Auch DFB-Teammanager Bierhoff verärgert

Streit um Löw-Taktik: Kahn wirft Scholl arrogantes Denken vor

+
Oliver Kahn findet, Joachim Löw hat gegen Italien alles richtig gemacht.

Évian-les-Bains/München - Nach Mehmet Scholls Taktikkritik an Joachim Löw wehrt sich der DFB in Person von Teammanager Bierhoff. Auch Expertenkollege Oliver Kahn kann Scholls Attacke nicht nachvollziehen.

Es scheint, als entzweie diese Frage Fußball-Deutschland: Hat Joachim Löw mit seiner Umstellung auf Dreierkette gegen Italien einen taktischen Fehler begangen und Deutschland seiner Stärken beraubt? Oder hat der Bundestrainer gegen die gefährlichen Azzurri genau richtig reagiert und so den Sieg im Viertelfinale erst möglich gemacht?

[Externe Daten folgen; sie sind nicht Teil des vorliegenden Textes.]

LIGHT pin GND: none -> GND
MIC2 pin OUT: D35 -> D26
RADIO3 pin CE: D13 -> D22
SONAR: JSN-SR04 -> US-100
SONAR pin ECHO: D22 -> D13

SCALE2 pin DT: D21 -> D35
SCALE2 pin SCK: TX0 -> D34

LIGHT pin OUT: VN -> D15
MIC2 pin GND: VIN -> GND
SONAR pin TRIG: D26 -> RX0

Bierhoff: "Mehmet kennt unsere Abläufe gar nicht"

Mehmet Scholl hatte sich im Anschluss an den Elferkrimi gegen die Italiener klar positioniert. Der ARD-TV-Experte sparte nicht mit Kritik an Löw beziehungsweise dessen Trainerstab und Chefscout Urs Siegenthaler persönlich hart angegangen. „Der Herr Siegenthaler möge bitte seinen Job machen, morgens liegen bleiben, die anderen zum Training gehen lassen und nicht mit irgendwelchen Ideen...“, ätzte der ehemalige Bayern-Profi nach dem Schlusspfiff.

Siegenthaler nahm die Scholl-Kritik recht gelassen. "Ich weiß nicht, was ich Herrn Scholl getan habe. Jeder kann erzählen, was er will – frei und unbefangen. Sich so zu äußern, ist Scholls gutes Recht. Ich kenne ihn allerdings persönlich nicht", sagte er der Bild.

DFB-Teammanager Oliver Bierhoff hatte am Sonntag allerdings gar kein Verständnis für die Scholl-Kritik: „Eigentlich hat er den gesamten Trainerstab damit irgendwie angegriffen. Das war unmöglich, wie Mehmet das dargestellt hat." Bierhoff betonte: "Was uns unglaublich ärgert, und das kann nicht sein: Mehmet kennt unsere Abläufe nicht, er weiß nicht, wie Entscheidungen hier getroffen werden."

Kahn wirft Scholl arrogantes Denken vor

Auch Scholls früherer Mitspieler beim FC Bayern und jetziger TV-Expertenkollege Oliver Kahn kann die Kritik an Löws Verhalten nicht nachvollziehen. "Wir müssen mal weg kommen von dieser Einstellung, dass man ein ganzes Turnier oder eine ganze Saison durch immer mit der gleichen Taktik spielen müsse. Diese Zeiten sind schon ziemlich lange vorbei", sagte der beim ZDF als Experte tätige Ex-Torwart am Sonntagabend vor dem Viertelfinale zwischen Frankreich und Island.

Kahn fand die Abkehr der deutschen Mannschaft von der bisherigen Spielweise genau richtig. "Diese Arroganz sollten wir nicht besitzen zu sagen: 'Wir sind die Stärksten'. So einfach ist es im heutigen Fußball nicht", warf er Scholl vor und erklärte: "Die Spieler sind heute ganz anders ausgebildet. Manche Mannschaften können ihre Formationen sogar während des Spiels ändern."

Diese Flexibilität war für Kahn der Schlüssel zum Sieg: "Genau da waren uns die Italiener immer voraus, sie waren uns taktisch immer überlegen. Den Vorteil haben sie jetzt nicht mehr."

Scholl, der als Trainer der zweiten Mannschaft des FC Bayern München wenig Erfolg hatte, sorgte als ARD-Experte schon mehrfach mit heftiger Kritik für Aufsehen. So ging er 2012 bei der EM Mario Gomez an („Ich hatte zwischendrin Angst, dass er sich wund gelegen hat, dass man ihn wenden muss.“) und entschuldigte sich später dafür.